Vivre caché pour être heureux

De fait, le Trésor américain a envoyé des requêtes aux partenaires du libra pour leur demander une revue complète de leurs programmes de lutte contre le blanchiment d’argent, d’après une source proche des organisations concernées. Les autorités de régulation financière et bancaire pourront-elles de cette manière dissuader les autres partenaires déclarés du Libra ?

Le libra, monnaie de Facebook sous surveillance

Cette dernière essuie en tout cas un nouveau revers avec l’annonce de PayPal. Les grandes banques centrales internationales ont très vite exprimé leur méfiance face à un tel projet, à plus d’un titre.

Première source d’inquiétude : la mauvaise réputation de Facebook en matière de confidentialité et de protection des données personnelles. Deuxième préoccupation, que ce système monétaire parallèle n’encourage le blanchiment d’argent, l’évasion fiscale voire le financement du terrorisme, faute de contrôle. Enfin, la taille de Facebook, premier réseau social du monde avec 2,7 milliards d’utilisateurs (en comptant Instagram, WhatsApp, Messenger…), implique aussi que la nouvelle monnaie pourrait compliquer la tâche de contrôle du système financier international dévolue aux banques centrales.

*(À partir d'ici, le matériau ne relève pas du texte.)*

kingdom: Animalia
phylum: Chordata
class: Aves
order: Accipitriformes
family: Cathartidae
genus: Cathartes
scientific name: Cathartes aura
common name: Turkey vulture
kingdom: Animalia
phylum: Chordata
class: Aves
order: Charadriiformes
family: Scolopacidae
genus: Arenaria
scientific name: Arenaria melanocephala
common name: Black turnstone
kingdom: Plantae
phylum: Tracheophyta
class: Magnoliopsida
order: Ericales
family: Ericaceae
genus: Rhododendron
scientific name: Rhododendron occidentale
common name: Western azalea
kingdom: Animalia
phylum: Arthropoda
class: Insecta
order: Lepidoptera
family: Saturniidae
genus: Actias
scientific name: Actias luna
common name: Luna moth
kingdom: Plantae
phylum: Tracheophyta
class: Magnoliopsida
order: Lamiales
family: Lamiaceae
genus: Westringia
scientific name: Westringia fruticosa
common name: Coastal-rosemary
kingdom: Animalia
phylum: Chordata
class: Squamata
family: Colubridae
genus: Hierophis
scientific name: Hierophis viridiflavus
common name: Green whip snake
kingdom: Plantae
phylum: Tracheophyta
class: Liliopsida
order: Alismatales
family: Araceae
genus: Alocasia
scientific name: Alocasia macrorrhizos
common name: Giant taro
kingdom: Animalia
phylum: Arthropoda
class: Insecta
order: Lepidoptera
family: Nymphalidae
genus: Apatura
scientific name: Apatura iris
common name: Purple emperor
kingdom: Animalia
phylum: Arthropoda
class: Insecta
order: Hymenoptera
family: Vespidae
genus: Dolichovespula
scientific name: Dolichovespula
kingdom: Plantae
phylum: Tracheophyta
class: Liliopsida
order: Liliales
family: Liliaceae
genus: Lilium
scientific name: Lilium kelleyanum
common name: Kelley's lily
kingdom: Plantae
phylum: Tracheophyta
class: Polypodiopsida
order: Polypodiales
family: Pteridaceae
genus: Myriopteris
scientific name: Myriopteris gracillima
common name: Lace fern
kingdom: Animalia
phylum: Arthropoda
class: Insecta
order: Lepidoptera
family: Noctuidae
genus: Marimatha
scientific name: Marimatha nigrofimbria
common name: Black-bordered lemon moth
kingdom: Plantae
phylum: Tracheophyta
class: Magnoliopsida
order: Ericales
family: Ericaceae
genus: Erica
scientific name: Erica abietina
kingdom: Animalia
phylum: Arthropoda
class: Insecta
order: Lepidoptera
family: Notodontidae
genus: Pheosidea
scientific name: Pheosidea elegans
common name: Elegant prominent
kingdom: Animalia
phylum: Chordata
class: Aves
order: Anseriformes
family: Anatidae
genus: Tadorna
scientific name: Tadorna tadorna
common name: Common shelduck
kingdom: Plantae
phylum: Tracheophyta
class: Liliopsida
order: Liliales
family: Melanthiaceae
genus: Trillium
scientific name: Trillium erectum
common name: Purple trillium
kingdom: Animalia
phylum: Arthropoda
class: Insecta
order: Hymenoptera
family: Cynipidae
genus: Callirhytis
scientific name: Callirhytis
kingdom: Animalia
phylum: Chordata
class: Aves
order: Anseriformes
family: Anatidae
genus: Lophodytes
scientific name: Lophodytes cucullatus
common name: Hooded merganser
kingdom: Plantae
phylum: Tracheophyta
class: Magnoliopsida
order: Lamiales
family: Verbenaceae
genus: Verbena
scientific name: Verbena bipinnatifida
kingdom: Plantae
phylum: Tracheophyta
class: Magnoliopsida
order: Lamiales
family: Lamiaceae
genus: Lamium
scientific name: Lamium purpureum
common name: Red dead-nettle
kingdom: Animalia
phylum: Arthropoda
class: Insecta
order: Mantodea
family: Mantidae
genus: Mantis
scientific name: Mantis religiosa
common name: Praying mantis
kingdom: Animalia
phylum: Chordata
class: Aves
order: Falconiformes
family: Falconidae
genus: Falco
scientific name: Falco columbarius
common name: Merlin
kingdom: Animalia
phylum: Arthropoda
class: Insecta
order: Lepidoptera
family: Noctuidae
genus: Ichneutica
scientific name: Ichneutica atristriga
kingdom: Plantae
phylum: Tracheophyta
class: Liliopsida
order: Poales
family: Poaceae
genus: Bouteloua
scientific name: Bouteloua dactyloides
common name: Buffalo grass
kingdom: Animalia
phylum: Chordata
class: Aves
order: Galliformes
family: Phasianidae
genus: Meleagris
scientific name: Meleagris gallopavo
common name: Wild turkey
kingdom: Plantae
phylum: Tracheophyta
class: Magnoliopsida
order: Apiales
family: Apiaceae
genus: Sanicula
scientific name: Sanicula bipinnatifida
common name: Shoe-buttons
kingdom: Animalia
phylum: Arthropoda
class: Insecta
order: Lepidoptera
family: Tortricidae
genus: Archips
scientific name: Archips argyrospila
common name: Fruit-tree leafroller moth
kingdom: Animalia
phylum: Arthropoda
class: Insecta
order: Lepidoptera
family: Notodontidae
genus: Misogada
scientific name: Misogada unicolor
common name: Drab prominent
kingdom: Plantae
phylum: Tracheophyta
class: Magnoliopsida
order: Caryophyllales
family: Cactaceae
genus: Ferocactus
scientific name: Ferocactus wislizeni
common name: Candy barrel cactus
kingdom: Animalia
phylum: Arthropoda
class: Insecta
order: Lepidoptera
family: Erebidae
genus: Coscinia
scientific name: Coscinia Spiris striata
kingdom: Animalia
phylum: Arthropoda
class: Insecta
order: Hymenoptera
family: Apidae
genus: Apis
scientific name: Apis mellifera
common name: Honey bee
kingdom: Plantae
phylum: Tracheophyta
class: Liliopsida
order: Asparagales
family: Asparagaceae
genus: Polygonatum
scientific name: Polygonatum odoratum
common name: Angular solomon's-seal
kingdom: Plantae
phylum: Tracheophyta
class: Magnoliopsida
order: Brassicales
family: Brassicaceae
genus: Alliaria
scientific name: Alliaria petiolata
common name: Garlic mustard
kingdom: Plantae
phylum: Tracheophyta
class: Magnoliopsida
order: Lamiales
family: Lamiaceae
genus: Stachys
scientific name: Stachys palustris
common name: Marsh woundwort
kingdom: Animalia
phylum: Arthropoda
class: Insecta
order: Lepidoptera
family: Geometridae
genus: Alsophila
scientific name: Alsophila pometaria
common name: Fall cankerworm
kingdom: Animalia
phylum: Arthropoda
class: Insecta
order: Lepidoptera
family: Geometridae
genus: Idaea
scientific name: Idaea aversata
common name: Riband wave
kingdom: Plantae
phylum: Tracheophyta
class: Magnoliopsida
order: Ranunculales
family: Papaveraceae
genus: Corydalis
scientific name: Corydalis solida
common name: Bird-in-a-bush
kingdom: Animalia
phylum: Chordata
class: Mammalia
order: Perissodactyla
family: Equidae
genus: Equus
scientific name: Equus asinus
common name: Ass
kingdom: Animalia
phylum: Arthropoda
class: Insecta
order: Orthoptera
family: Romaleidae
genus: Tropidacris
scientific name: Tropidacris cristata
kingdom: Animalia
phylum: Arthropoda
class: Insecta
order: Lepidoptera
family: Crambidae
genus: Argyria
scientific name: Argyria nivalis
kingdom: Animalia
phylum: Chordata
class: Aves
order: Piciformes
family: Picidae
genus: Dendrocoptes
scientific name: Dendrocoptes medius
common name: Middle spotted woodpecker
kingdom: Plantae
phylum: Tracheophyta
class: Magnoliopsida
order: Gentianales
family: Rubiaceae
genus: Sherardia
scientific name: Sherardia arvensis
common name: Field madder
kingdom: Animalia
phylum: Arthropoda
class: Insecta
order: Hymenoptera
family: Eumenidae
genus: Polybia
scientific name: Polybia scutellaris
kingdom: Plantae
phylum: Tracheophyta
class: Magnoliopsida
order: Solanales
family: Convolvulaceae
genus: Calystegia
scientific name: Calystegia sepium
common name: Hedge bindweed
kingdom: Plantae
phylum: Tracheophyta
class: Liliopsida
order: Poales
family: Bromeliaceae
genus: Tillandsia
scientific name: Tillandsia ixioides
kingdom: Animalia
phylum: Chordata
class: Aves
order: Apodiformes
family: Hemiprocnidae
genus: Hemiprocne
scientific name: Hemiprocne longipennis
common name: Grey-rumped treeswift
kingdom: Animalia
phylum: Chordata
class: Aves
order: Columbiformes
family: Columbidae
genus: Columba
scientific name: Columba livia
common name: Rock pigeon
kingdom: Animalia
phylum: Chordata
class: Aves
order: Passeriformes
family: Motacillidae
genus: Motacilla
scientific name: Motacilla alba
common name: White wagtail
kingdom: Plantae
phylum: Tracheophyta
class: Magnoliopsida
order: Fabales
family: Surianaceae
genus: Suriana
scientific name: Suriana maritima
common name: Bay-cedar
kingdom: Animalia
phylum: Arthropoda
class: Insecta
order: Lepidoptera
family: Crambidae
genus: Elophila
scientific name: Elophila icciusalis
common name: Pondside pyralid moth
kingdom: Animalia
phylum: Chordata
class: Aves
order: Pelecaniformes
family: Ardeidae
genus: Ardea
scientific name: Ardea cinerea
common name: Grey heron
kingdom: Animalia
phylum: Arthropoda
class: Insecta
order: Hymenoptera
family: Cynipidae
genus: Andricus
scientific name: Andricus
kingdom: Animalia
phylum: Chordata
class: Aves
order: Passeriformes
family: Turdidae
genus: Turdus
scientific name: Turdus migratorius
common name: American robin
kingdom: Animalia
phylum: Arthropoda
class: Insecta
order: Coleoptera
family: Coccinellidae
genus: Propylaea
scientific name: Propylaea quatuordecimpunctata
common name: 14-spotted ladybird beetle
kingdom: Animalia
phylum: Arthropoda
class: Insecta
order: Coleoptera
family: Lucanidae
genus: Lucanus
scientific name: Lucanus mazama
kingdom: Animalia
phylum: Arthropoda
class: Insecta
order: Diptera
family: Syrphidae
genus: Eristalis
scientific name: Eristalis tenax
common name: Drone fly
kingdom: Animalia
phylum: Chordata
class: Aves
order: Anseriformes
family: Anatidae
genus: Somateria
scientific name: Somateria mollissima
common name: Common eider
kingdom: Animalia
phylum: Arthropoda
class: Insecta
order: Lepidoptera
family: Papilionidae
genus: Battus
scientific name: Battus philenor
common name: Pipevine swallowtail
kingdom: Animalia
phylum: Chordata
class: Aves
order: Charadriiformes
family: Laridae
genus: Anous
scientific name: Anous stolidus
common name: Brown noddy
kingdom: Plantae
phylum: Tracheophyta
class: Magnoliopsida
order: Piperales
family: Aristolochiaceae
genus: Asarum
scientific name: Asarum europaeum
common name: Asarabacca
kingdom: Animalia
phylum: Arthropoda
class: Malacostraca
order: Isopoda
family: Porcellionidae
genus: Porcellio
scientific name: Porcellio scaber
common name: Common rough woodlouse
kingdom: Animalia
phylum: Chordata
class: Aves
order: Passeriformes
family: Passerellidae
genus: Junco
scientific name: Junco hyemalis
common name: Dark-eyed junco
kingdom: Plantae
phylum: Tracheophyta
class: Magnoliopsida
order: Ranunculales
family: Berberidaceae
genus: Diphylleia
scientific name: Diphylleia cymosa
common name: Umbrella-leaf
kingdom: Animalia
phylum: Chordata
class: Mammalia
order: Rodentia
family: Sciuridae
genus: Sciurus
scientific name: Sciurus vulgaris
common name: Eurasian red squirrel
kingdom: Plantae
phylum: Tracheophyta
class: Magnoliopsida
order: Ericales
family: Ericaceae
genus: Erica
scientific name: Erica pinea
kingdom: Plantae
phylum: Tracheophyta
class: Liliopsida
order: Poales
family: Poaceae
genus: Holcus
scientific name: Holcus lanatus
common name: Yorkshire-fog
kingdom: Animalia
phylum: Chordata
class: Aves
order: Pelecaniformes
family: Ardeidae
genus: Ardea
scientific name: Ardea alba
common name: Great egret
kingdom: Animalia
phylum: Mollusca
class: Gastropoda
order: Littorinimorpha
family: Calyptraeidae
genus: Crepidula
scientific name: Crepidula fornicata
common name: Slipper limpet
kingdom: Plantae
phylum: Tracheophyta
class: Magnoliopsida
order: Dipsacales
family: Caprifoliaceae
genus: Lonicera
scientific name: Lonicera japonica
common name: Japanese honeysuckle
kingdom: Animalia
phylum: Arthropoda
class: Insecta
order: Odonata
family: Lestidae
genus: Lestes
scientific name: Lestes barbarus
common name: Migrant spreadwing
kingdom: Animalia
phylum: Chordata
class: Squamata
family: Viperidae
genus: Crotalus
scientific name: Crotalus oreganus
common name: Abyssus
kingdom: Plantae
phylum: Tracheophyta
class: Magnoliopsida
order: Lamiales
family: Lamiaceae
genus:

Souveraineté monétaire des États

Le 12 septembre 2019, le ministre français de l’économie et des finances, Bruno Le Maire, a annoncé que la France refusait d’autoriser le développement du libra « sur sol européen », estimant que « la souveraineté monétaire des États est en jeu ». Et de poursuivre : « Toute défaillance dans le fonctionnement de cette monnaie, dans la gestion de ses réserves pourrait créer des désordres financiers considérables ». Bruno Le Maire redoute également que le libra se substitue à la monnaie nationale dans les États où la devise est faible ou connaît une forte dévaluation.

Les banques centrales cherchent comment réguler le libra

À cette méfiance des autorités publiques s’ajoutent des doutes sur les possibilités de succès du libra. Celui-ci restera en effet dépendant du panier de monnaie auquel il sera adossé. Les gestionnaires du libra ne pourront donc pas créer de la monnaie si le besoin s’en faisait sentir, ni se porter garant « en dernier ressort » en cas d’instabilité.

Bientôt un crypto-euro ?

Des obstacles qui conduisent certains experts à prédire l’échec plus ou moins rapide du projet de Facebook. Les pouvoirs publics sont néanmoins conscients que les bouleversements technologiques doivent les amener à prendre au sérieux le concept de monnaie virtuelle, et envisagent de lancer eux-mêmes des monnaies numériques afin d’en garder le contrôle.

Le 5 septembre, dans une interview à La Croix, Bruno Le Maire s’était prononcé pour la création d’une cryptomonnaie publique. La Banque centrale européenne serait ainsi sur le point de travailler à un projet de crypto-euro en 2020 à la demande de Paris et Berlin. Un chantier de plus sur le bureau de Christine Lagarde, qui prendra en novembre 2019 la barre de la BCE.